Another way to get things done is by learning to work with your body instead of working against it. Identify your peak periods, group your tasks based on importance, and tackle them based on how you’ve ordered them. Do your best work when you are most active.

Akrasia rules our lives because we value immediate gratification over long-term or delayed payoffs. You can easily create goals for your future self, but your present brain can sabotage your efforts because it wants instant gratification.

Learning how to delay the gratification your brain seeks can also help you bridge the gap between when you are and where you want to be in the future.

When you push past your resistance brain, you feel more productive, more fulfilled, and pursue your best ideas.

To follow through on what you set out to do, James Clear recommends you reduce the friction of starting. Getting started is everything.

Starting the work is always the hardest, so make it insanely easy to get started. Once you begin, it’s often less painful to do the work.

“Put all of your effort and energy into building a ritual and make it as easy as possible to get started. Don’t worry about the results until you’ve mastered the art of showing up,” says Clear.

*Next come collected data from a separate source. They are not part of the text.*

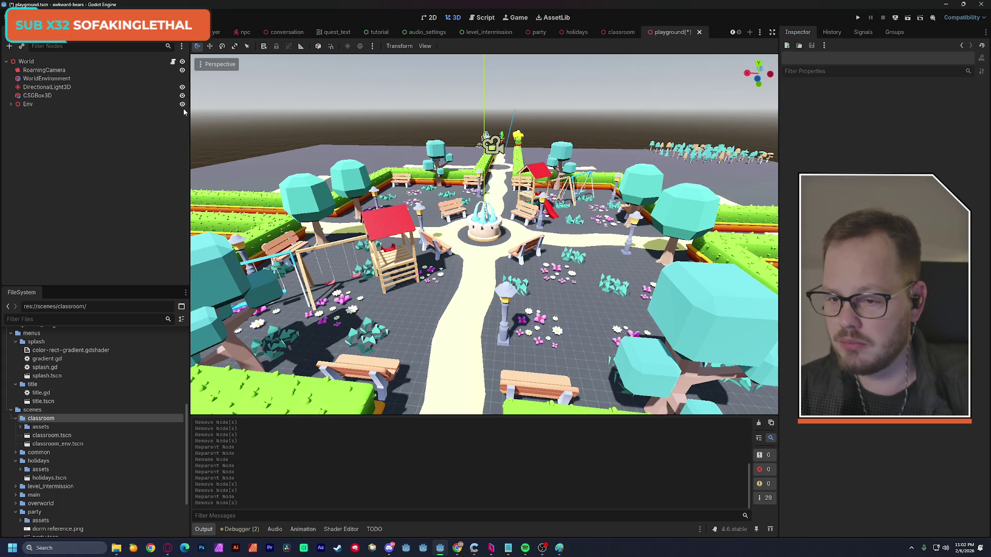
{"action": "left_click", "coordinate": [182, 104]}
{"action": "scroll", "coordinate": [362, 189], "scroll_direction": "down", "scroll_amount": 8}
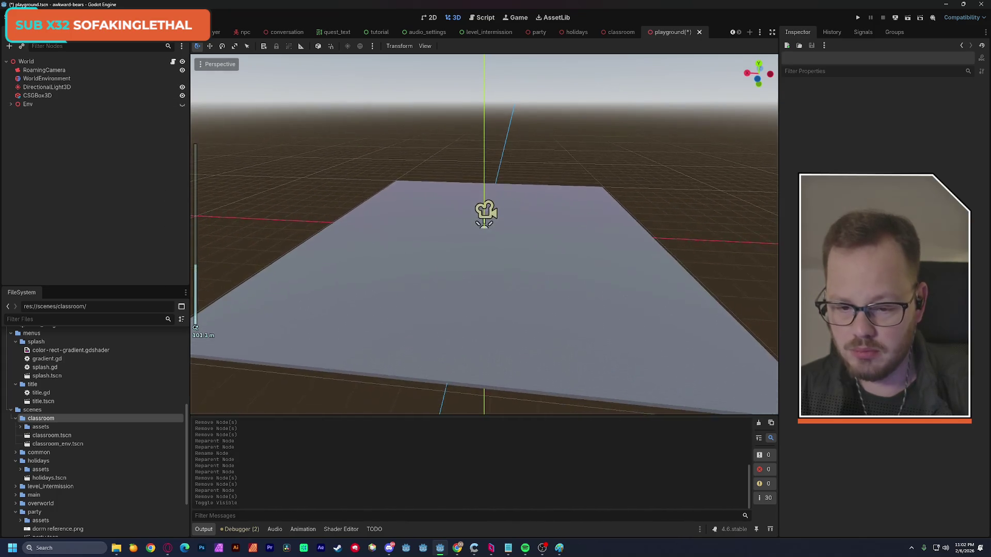
{"action": "left_click", "coordinate": [182, 104]}
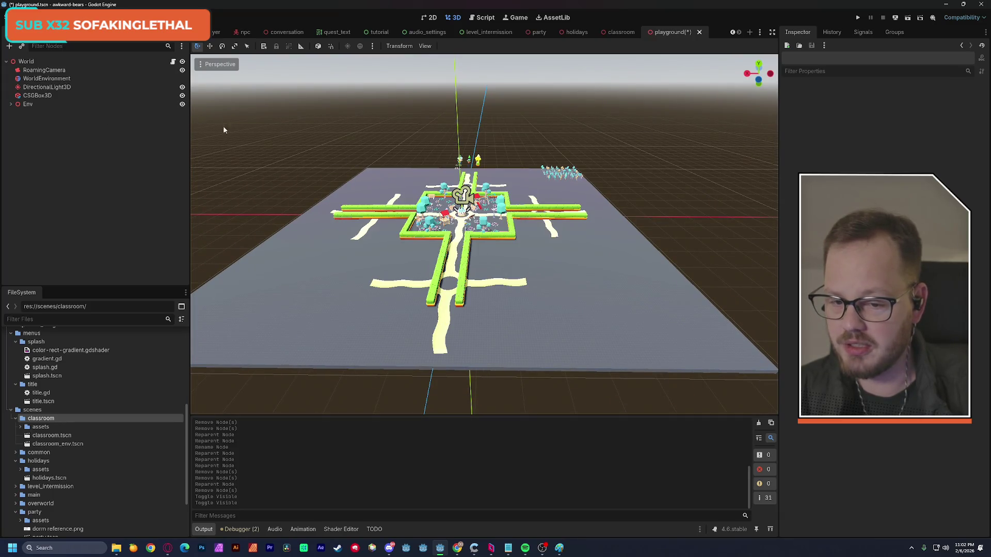
Save the playground scene with Ctrl+S
{"action": "key", "text": "ctrl+s"}
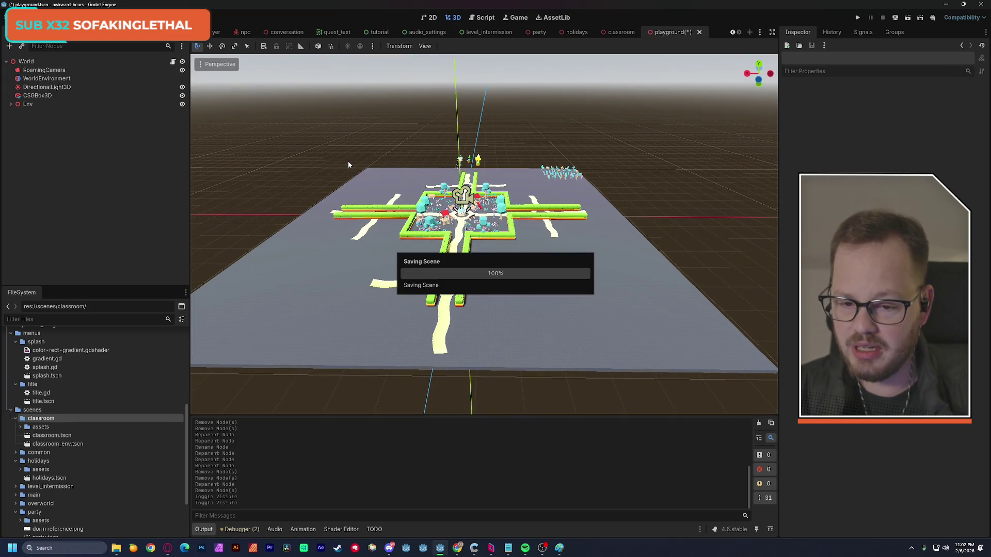
{"action": "scroll", "coordinate": [441, 232], "scroll_direction": "up", "scroll_amount": 5}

To move in the direction of your priorities, take consistent action, no matter how small daily. You can reach big wins through a series of small wins. Every win is one step toward the end goal.

As the author Louis L’Amour counsels: “Victory is won not in miles but in inches. Win a little now, hold your ground, and later, win a little more.”

Don’t give your brain time to run through all the reasons why it won’t work or why you can’t do it now. Just choose to do the work no matter how you feel. The only guarantee of failure is when you choose instant gratification over delayed payoffs.